El restaurante estaba lleno, pero enseguida la atendió una resuelta joven con un pulcro uniforme que le llevó consomé con fideos, huevos escalfados y café.

—¿Viaja lejos, señorita? —preguntó un hombre que estaba sentado dos asientos más allá en la mesa y que le sonrió mientras se inclinaba hacia ella.

Caroline se sonrojó, sorprendida de que alguien se dirigiera a ella de una forma tan informal. El hombre iba sin afeitar y los puños del abrigo le brillaban.

—A Woodward —respondió ella, sin saber si debía presentarse antes o si debía hablar siquiera con él.

—¿Woodward? Bueno, supongo que no queda tan lejos, teniendo en cuenta el largo camino que ya ha hecho... Si no me engaña su acento, es de Nueva York. —Le dedicó otra sonrisa aún más amplia.

Caroline asintió rápidamente y se concentró en los huevos.

—¿Tiene familia allí? En Woodward, quiero decir.

—Mi marido —respondió ella.

—¡Su marido! —exclamó él en voz alta—. Eso es una clamorosa vergüenza. Aun así, es una suerte que este lugar se haya abierto. ¡Antes, el local de Fred Harvey era un furgón sobre pilares! ¿Ha visto algo así alguna vez en el Este?

Caroline trató de sonreír educada.

—Eh, Doon, deja en paz a la joven. ¿No ves que quiere comer tranquila? —Era otro hombre sentado junto al primero, con una expresión malhumorada y profundas arrugas alrededor de los ojos. Se había peinado el pelo hacia un lado con ferocidad y allí se había quedado, fijado con alguna sustancia. Caroline apenas se atrevía a mirarlo. Le ardían las mejillas.

—Le pido disculpas, señorita —murmuró el primer hombre.

Caroline comió con prisas indecorosas y, a pesar del calor, volvió a subirse al tren con las manos dentro de su manguito de piel de zorro.

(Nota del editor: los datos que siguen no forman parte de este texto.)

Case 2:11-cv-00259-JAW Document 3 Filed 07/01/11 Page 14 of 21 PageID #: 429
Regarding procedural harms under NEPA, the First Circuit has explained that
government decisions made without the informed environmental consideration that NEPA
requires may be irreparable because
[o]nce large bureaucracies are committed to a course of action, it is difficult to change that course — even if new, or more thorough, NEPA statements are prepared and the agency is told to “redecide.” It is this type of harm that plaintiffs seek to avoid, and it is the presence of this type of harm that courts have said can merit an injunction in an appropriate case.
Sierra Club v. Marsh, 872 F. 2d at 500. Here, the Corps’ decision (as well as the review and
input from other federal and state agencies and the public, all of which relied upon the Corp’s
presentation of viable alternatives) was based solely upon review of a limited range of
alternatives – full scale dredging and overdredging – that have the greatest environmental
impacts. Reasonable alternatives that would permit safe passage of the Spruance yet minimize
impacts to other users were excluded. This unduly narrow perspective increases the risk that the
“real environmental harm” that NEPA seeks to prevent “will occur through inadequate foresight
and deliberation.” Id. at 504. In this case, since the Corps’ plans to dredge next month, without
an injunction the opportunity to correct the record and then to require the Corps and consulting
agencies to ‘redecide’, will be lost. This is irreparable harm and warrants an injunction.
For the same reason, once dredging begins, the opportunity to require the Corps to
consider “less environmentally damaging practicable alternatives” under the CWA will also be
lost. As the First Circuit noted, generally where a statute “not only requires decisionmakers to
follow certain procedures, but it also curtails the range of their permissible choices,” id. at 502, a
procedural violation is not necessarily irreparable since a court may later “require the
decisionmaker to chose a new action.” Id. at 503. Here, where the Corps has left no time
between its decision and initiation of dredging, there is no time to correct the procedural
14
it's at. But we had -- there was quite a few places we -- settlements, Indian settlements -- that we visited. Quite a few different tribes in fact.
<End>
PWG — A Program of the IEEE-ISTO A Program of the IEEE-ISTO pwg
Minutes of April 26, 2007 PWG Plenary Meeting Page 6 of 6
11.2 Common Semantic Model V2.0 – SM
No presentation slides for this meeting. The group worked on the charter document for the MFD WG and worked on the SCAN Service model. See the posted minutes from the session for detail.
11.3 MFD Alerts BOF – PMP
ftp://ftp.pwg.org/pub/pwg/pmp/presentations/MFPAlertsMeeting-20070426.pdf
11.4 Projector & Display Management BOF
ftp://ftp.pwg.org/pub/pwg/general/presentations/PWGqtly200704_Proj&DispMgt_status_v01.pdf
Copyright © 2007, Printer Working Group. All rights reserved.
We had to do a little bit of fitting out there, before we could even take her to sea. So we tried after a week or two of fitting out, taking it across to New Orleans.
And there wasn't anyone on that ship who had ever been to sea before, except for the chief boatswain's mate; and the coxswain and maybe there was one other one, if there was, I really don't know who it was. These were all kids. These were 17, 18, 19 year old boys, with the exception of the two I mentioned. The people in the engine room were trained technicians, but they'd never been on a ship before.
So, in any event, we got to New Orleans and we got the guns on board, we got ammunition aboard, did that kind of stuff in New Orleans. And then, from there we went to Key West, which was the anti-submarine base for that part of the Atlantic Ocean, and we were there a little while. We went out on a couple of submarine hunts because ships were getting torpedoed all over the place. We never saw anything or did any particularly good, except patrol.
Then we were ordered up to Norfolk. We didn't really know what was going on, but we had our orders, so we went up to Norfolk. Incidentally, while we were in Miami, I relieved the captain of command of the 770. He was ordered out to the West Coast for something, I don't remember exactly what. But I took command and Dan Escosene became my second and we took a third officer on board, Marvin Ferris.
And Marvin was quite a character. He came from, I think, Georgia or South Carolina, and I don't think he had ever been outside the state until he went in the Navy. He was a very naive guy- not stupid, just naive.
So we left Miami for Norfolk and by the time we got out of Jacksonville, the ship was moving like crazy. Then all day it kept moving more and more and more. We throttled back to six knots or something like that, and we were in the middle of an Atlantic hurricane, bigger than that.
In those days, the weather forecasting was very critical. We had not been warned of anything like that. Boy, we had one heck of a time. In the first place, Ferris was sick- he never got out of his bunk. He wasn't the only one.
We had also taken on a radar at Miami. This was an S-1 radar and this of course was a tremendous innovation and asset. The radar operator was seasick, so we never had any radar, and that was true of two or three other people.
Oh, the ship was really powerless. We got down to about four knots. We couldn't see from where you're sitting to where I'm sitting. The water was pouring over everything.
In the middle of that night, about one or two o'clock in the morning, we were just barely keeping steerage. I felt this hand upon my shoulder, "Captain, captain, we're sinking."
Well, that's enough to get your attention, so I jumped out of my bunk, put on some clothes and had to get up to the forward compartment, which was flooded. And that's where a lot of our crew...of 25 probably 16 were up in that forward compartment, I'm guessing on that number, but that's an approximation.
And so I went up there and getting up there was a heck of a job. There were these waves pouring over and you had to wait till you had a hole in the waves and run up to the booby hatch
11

A partir de Dodge City el campo era amplio y con pocas interrupciones. Kilómetros de monótonas praderas se sucedían a medida que el tren avanzaba por la línea de Santa Fe hacia el sur. Caroline se repantigó en el asiento y tuvo ganas de aflojarse el corsé. Estaba demasiado cansada para mantener la postura de una dama, y como se encontraba sola en el compartimiento, apoyó la cabeza en el cristal y miró hacia el infinito cielo color cáscara de huevo. Nunca había visto un horizonte tan extenso, tan plano, tan lejano. Su poderosa amplitud poco a poco empezó a producirle vértigo. Había esperado ver montañas nevadas, campos de labranza verde esmeralda y ríos de curso rápido. Pero la tierra parecía asfixiada y exhausta, exactamente como se sentía ella. Sacó de su bolsa
El virginiano
y se imaginó a sí misma como Molly Wood, rompiendo sin miedo los lazos con su hogar y dirigiéndose con arrojo hacia una nueva vida en una tierra desconocida. Pero al cabo de un rato dejó de sentirse como ella y volvió a invadirle el miedo, y se puso a pensar en su marido, esperándole en Woodward, lo que pareció disminuir la velocidad del tren y prolongar el viaje interminable, pero también la tranquilizó.